All of it orbits around Nicolas Cage, an actor who has tasted Hollywood glory and post-fame scrutiny. Lately his career has been undergoing a much-delayed renaissance. Often cited for his manic performances, he turns Paul into a walking nervous wreck similar to his stressed screenwriter in “Adaptation.” When his students now eagerly want to take selfies with him and share his cameos in their dreams, it’s like a warm embrace the outside world has never given the secluded academic. Advertising guru Trent (Michael Cera) wants to start plotting marketing campaigns and appearances with Barack Obama. Paul just wants to get his book on ants published. He doesn’t realize the celebrity industry quickly becomes its own beast. Extra-marital sex can also be an added perk. When Paul nearly cheats with a young member of Trent’s team, who reveals the erotic nature of her own dreams with the professor, the resulting premature ejaculation is pitifully, awkwardly brilliant. At least fame grants him finally an invitation to the dinners thrown by Richard (Dylan Baker), another academic who behaves like social royalty for no clear reason other than elitism for its own sake.
Fame can have its stages and eventually, Paul’s dream becomes a nightmare when his appearance in other people’s REM state takes on darker, even threatening attitudes. Here is where the movie also finds its weaker section because Borgli sticks to a post-modern form of filmmaking very common in current, experimental arthouse projects where the symbols overtake clear meaning. Having conjured a great idea, Borgli never finds a way to actually explain its rules. How did Paul get into everyone’s dreams? Is the sudden dark turn of events a reflection of Paul’s truer inner self? Because Cage is so good and the clearer ideas so effective, the bigger holes can mostly be looked over. Suddenly, he becomes a target of cancel culture. Yesterday’s fad becomes today’s discarded meme. Little time is given for the professor to try and make sense of it with the public. Once the mood changes it’s all over.
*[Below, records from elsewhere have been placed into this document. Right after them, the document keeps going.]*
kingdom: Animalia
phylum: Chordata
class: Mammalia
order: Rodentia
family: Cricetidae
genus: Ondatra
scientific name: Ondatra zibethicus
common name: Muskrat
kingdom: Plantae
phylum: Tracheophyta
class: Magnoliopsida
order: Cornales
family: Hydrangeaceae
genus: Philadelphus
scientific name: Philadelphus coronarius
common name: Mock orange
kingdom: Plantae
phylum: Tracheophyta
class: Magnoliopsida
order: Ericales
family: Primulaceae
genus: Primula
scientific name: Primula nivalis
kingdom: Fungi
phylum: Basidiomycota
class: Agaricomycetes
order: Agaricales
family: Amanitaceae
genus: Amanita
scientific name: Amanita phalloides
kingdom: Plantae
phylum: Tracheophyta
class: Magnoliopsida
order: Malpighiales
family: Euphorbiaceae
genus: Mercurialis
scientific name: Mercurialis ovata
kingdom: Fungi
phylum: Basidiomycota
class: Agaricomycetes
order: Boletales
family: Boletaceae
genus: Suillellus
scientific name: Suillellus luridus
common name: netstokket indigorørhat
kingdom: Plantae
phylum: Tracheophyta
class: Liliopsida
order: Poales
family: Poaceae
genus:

“Dream Scenario” begins to get wobbly by the end, yet it’s still bolder and edgier than most of what’s premiering this month. Cage should seriously be considered come voting time for award nominations. He could have easily gone off the wall with this role and instead makes us care for Paul like another clueless human devoured by our modern obsessions. There’s great sci-fi satire involving influencers in the near future being able to literally enter your mind in order to sell a product. Paul didn’t have to sell anything. He accidentally stepped into becoming known by everyone. You could easily call this a cringe comedy. Cringe is the point and even a conversation with department head Brett (Tim Meadows) will make any experienced academic grind their teeth. We crave the validation of fame and importance in a time where everyone can make a profile and spread their image to the world. Nicolas Cage’s eventual yelps of pain are a brilliantly-performed reminder that infamy without reason or meaning is a worse fate than only being known at home.
“Dream Scenario” releases Nov. 10 in select theaters and expands Nov. 22 in theaters nationwide.